After sniffing odorless tears from women who cried during a sad movie, men in a study were less attracted to the opposite sex and less sexually aroused, as assessed by self-reports, physiological measurements and neuroimaging tests, than men who sniffed saltwater. Their testosterone levels also sank, according to the study, published in Science Express.
The authors, led by Noam Sobel, associate professor of neurobiology at the Weizmann Institute of Science in Rehovot, Israel, suggested that this tear-borne "chemosignal" represents a novel, functional role for crying.
Shedding tears has long been considered a form of human communication. Babies, who can't ask for food, cry when they're hungry. And even among speaking adults, tears can provoke empathy and sympathy. But whether emotional tears themselves serve a function has long been a mystery.
"Charles Darwin thought that tears were incidental and purposeless, but evolution doesn't favor the development of purposeless processes," said William Frey, director of the Alzheimer's Research Center at HealthPartners and Regions Hospital in St. Paul, Minn.
Darwin's book, "The Expression of the Emotions in Man and Animals," was published in 1872.
"Humans are the only animals that have the ability to shed tears in response to emotional stress. "It's unlikely that it's incidental," Frey said
They might taste like saltwater, but the tiny drops of liquid that spill from glands nestled in our eye sockets when emotions run high are much more complex. They contain proteins, enzymes and electrolytes; even drugs. And work done by Frey suggests they're chemically different from tears roused by cold temperatures, chopped onions and rogue eyelashes.
In mice, tears contain a pheromone that triggers a social response in other mice when sniffed. But the human equivalent of this process remains a topic of controversy, according to Steven Munger, professor of anatomy and neurobiology at the University of Maryland School of Medicine.
Humans are missing parts of the olfactory machinery used by other animals to detect pheromones. But that doesn't mean we can't detect them, Munger said.
Chemical Communication?
"Women who are living together will have synchronized menstrual cycles, which can be manipulated by exposure to other women's odors," Munger said. "This study supports the idea that humans do use odor-mediated social communication."
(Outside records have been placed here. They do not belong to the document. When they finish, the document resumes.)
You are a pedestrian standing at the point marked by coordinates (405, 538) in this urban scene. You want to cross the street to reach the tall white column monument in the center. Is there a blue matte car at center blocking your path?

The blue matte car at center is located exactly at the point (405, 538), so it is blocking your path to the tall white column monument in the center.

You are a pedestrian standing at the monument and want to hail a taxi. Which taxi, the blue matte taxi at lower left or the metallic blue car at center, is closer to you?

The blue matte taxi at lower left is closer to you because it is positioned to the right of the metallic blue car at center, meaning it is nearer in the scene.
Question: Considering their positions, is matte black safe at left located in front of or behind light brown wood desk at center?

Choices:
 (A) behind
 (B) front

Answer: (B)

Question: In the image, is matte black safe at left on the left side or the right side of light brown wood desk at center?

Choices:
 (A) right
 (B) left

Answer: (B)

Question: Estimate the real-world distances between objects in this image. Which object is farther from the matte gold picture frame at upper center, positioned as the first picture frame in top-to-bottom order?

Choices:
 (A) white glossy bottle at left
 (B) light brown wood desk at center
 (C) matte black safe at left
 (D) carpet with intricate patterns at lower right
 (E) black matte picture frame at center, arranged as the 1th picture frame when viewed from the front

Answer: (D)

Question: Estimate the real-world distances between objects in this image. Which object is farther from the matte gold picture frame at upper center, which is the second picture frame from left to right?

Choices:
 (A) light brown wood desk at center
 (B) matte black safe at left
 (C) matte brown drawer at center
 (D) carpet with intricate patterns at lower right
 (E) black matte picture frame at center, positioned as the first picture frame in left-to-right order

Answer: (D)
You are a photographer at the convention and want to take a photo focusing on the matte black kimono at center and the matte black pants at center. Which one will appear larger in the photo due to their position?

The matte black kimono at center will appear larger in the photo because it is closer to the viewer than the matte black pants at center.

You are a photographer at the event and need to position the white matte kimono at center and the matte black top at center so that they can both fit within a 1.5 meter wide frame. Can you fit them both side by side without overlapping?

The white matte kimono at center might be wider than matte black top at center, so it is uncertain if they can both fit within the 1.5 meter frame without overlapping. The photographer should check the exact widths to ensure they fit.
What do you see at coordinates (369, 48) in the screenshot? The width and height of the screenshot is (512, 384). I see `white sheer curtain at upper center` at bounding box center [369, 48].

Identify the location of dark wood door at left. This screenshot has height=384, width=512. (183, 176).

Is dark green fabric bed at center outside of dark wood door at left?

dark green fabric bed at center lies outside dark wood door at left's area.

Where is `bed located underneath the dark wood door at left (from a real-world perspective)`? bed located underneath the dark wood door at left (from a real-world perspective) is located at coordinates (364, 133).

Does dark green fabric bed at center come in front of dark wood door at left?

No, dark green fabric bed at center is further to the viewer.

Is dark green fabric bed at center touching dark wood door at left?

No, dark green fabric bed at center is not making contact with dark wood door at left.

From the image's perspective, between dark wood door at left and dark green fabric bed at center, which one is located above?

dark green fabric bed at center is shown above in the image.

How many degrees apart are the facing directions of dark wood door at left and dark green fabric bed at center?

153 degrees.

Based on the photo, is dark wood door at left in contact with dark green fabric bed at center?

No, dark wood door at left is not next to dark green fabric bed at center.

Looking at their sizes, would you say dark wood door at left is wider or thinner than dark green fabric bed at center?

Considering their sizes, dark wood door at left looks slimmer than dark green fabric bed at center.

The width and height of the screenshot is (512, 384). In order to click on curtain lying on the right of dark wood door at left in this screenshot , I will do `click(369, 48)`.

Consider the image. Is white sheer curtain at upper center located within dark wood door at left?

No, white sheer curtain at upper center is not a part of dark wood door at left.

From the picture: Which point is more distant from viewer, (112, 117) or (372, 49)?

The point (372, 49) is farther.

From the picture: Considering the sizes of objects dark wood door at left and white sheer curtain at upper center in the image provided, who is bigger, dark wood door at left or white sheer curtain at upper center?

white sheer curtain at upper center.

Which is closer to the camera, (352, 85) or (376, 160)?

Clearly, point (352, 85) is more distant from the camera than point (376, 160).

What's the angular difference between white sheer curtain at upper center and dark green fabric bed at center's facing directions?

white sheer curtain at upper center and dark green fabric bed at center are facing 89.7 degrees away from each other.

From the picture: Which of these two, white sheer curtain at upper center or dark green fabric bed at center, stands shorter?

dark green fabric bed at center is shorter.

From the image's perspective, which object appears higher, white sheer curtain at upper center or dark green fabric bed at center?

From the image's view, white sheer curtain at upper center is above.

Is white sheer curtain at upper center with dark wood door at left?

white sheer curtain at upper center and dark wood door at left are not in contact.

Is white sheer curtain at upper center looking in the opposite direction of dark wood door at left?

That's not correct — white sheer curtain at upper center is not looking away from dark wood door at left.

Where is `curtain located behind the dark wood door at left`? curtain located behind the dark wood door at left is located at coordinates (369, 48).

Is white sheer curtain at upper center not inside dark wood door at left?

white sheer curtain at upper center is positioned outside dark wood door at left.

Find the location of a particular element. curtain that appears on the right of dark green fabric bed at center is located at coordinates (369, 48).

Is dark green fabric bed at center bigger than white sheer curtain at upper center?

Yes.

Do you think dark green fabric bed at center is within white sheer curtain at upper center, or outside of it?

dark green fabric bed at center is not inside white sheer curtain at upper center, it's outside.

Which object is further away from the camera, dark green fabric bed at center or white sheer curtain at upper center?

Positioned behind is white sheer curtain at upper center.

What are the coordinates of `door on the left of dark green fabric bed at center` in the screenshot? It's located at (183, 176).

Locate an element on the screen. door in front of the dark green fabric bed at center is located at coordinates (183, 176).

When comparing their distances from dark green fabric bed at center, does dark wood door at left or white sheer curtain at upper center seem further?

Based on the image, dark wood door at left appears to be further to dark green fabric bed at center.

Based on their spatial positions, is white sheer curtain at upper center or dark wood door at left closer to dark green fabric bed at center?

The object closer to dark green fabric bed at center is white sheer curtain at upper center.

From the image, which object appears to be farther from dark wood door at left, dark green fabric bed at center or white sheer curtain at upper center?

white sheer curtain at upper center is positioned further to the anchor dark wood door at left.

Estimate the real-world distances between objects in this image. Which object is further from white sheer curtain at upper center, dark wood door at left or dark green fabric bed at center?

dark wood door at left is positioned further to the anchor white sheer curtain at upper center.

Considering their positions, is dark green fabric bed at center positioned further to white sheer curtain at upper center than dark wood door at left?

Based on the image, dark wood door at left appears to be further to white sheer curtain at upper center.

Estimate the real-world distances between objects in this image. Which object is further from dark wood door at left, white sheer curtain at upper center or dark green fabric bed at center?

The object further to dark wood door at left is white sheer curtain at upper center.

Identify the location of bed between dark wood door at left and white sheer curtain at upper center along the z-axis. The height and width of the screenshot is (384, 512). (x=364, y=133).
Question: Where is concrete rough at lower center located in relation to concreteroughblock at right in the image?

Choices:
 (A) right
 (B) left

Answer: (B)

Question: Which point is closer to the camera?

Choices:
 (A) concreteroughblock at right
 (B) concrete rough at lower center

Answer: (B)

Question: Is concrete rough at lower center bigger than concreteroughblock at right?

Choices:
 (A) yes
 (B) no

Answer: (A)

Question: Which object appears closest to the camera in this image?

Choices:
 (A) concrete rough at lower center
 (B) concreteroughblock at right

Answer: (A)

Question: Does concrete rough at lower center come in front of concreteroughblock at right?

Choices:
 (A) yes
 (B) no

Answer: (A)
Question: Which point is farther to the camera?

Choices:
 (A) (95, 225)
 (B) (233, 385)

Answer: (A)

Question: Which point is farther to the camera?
Humans, compared to other animals, have excelled in the ability to communicate by developing language, lead author Sobel said.
"But in communication, the more words you have, the better off you are," he added. "We've identified the chemical word for 'no,' and having that word in your vocabulary has clear advantages."
If women are communicating a chemical message that they need comfort, not sex, it seems appropriate that a man's testosterone level would take a dive. But Sobel and his colleagues have an alternate theory they plan to investigate.
"It could be that the signal we've identified that lowers sexual arousal is primarily lowering aggression," he said. "You would think that with low testosterone comes low aggression. And a signal that lowers aggression in others is very valuable from an evolutionary perspective."
Although the study was relatively small, it provided a lead for further investigations. The researchers plan to explore whether women's tears trigger behaviors other than sexual disinterest, such as decreased aggression, and whether unemotional tears evoke a similar response.
They also intend to examine how women and children react to sniffed tears. Ultimately, they hope to identify the pheromone-like compound in tears responsible for the reaction.
"What they're publishing are really some very thought-provoking studies," said Frey, who coauthored the book, "Crying: The Mystery of Tears" in 1985.
Frey hypothesized that crying serves to release stress chemicals from the body, citing the Roman poet Ovid: "It is some relief to weep; grief is satisfied and carried off by tears."
But the two theories -- that crying sends signals and that it relieves stress -- need not be mutually exclusive, Frey added.
"Both theories support the existence of a biochemical function for human tears," he said.